Abstract

Over the world, there are millions of disease cases, in addition to thousands of deaths due to food-based outbreaks every year. In order to diminish the risk of foodborne infection and intoxications and control microbial food spoilage, there is a great need to improve modes of food preservation. As well-known, nature-dependent preservation enables consumers to keep their safety while eating highly qualified food. This work aims to enhance the safety and quality of common popular food products by introducing new preservative applications suggestions. The idea is to use different lactobacilli-based fermentations; in single or mixed-status and study the obtained extracts to evaluate their influence to manage microbial contamination of food. A set of five Lactobacillus strains was utilized by this study, methanol extract of cold acetone precipitate, Diethyl ether extract, and both were tested as crude or Nano-formulated against common microbial pathogens and food spoilers. Methanol extract of all lactobacillus strains shows antibacterial-specific activity with inhibition zone ranging from 7 mm in the case of Lactobacillus rhamnosus against Salmonella enterica, to 24 mm in the case of Lactobacillus helveticus against Escherichia coli.

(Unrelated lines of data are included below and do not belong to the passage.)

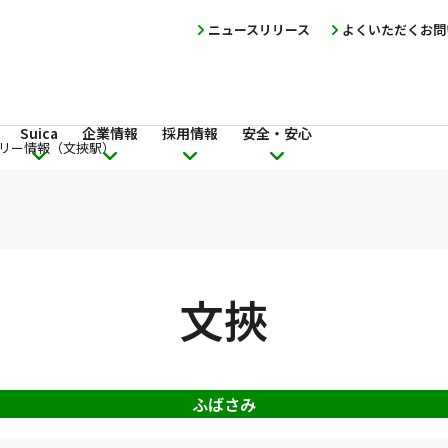
ニュースリリース
よくいただくお問
Suica
企業情報
採用情報
安全・安心
リー情報（文挾駅）
文挾
ふばさみ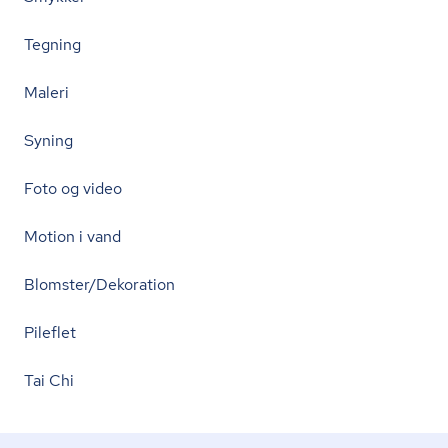
Tegning
Maleri
Syning
Foto og video
Motion i vand
Blomster/Dekoration
Pileflet
Tai Chi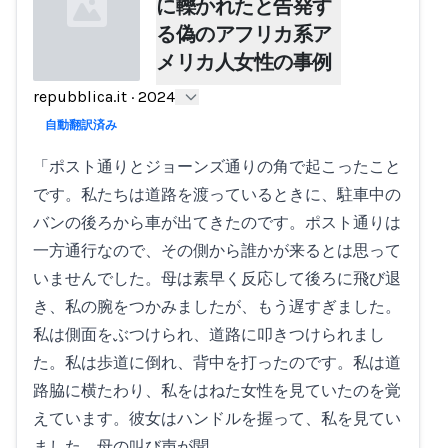
に轢かれたと告発す
る偽のアフリカ系ア
メリカ人女性の事例
repubblica.it
·
2024
Loading...
自動翻訳済み
「ポスト通りとジョーンズ通りの角で起こったこと
です。私たちは道路を渡っているときに、駐車中の
バンの後ろから車が出てきたのです。ポスト通りは
一方通行なので、その側から誰かが来るとは思って
いませんでした。母は素早く反応して後ろに飛び退
き、私の腕をつかみましたが、もう遅すぎました。
私は側面をぶつけられ、道路に叩きつけられまし
た。私は歩道に倒れ、背中を打ったのです。私は道
路脇に横たわり、私をはねた女性を見ていたのを覚
えています。彼女はハンドルを握って、私を見てい
ました。母の叫び声が聞…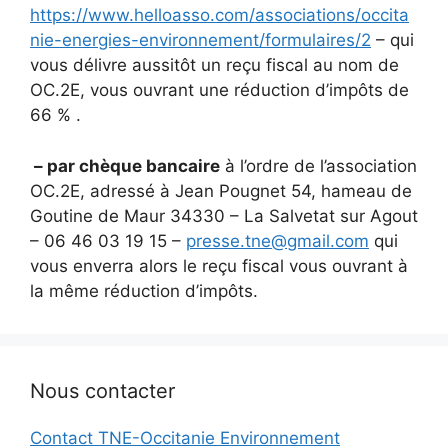
https://www.helloasso.com/associations/occita
nie-energies-environnement/formulaires/2
– qui
vous délivre aussitôt un reçu fiscal au nom de
OC.2E, vous ouvrant une réduction d’impôts de
66 % .
– par chèque bancaire
à l’ordre de l’association
OC.2E, adressé à Jean Pougnet 54, hameau de
Goutine de Maur 34330 – La Salvetat sur Agout
– 06 46 03 19 15 –
presse.tne@gmail.com
qui
vous enverra alors le reçu fiscal vous ouvrant à
la même réduction d’impôts.
Nous contacter
Contact TNE-Occitanie Environnement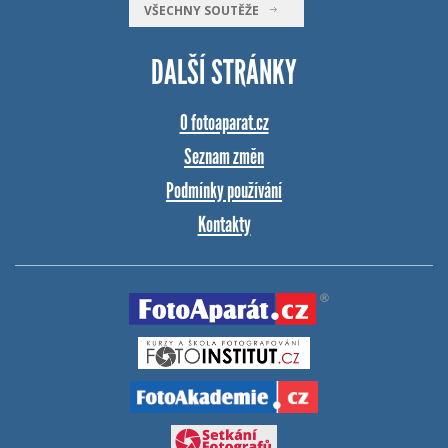
VŠECHNY SOUTĚŽE
DALŠÍ STRÁNKY
O fotoaparat.cz
Seznam změn
Podmínky používání
Kontakty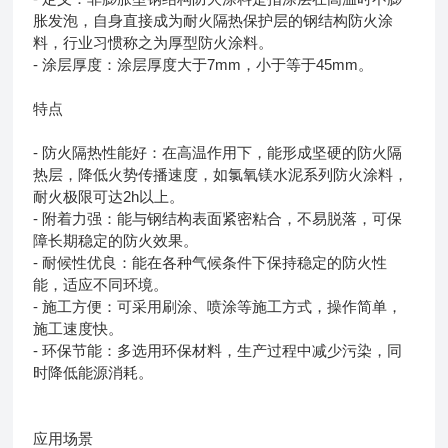
胀发泡，自身直接成为耐火隔热保护层的钢结构防火涂
料，行业习惯称之为厚型防火涂料。
- 涂层厚度：涂层厚度大于7mm，小于等于45mm。
特点
- 防火隔热性能好：在高温作用下，能形成坚硬的防火隔
热层，降低火势传播速度，如氯氧镁水泥系列防火涂料，
耐火极限可达2h以上。
- 附着力强：能与钢结构表面紧密粘合，不易脱落，可保
障长期稳定的防火效果。
- 耐候性优良：能在各种气候条件下保持稳定的防火性
能，适应不同环境。
- 施工方便：可采用刷涂、喷涂等施工方式，操作简单，
施工速度快。
- 环保节能：多选用环保材料，生产过程中减少污染，同
时降低能源消耗。
应用场景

Diethyl ether extracts based on Lactobacillus helveticus and Lactobacillus plantarum show a considerable inhibition to all utilized microbial concerns, including Saccharomyces cerviceae. Upon estimating three forms of mixed-Lactobacillus that are based on Lactobacillus helveticus (h), Lactobacillus plantarum (p), and Lactobacillus rhamnosus GG (G), the ph-dependant combination showed uprising inhibition that reached maximally 58% over that of single Lactobacilli. Nano formulation of mixed-based total extracts maximally upraised the inhibition to 39%, 32%, and 100% against gram-positive, gram-negative, and the fungus; Penicillium chrysogenum, respectively.